== Extracted records

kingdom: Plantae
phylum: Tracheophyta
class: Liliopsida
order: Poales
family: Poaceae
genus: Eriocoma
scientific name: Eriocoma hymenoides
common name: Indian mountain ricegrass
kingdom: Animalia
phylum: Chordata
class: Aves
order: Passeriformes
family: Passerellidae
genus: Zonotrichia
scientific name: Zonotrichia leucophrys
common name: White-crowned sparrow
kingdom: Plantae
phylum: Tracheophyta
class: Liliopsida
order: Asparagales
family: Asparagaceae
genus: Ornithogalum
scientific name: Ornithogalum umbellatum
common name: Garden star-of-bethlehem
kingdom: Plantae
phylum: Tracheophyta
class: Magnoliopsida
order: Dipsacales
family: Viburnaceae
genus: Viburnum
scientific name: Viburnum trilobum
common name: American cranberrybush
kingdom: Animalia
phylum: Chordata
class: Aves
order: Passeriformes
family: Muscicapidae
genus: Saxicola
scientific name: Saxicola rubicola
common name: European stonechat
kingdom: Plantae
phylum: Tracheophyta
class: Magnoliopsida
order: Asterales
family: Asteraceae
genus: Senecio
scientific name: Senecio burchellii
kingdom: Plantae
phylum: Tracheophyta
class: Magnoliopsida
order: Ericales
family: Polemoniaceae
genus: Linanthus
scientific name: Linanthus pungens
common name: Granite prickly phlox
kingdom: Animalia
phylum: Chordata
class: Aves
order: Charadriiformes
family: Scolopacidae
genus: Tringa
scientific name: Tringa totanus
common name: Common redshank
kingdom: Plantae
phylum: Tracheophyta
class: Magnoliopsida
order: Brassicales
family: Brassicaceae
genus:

====

**What is needed**
Print the lines of the records from the line with "order: Asterales" to the line with "scientific name: Tringa totanus", including both of those lines and copying each one without change.

**Exercise solution**
order: Asterales
family: Asteraceae
genus: Senecio
scientific name: Senecio burchellii
kingdom: Plantae
phylum: Tracheophyta
class: Magnoliopsida
order: Ericales
family: Polemoniaceae
genus: Linanthus
scientific name: Linanthus pungens
common name: Granite prickly phlox
kingdom: Animalia
phylum: Chordata
class: Aves
order: Charadriiformes
family: Scolopacidae
genus: Tringa
scientific name: Tringa totanus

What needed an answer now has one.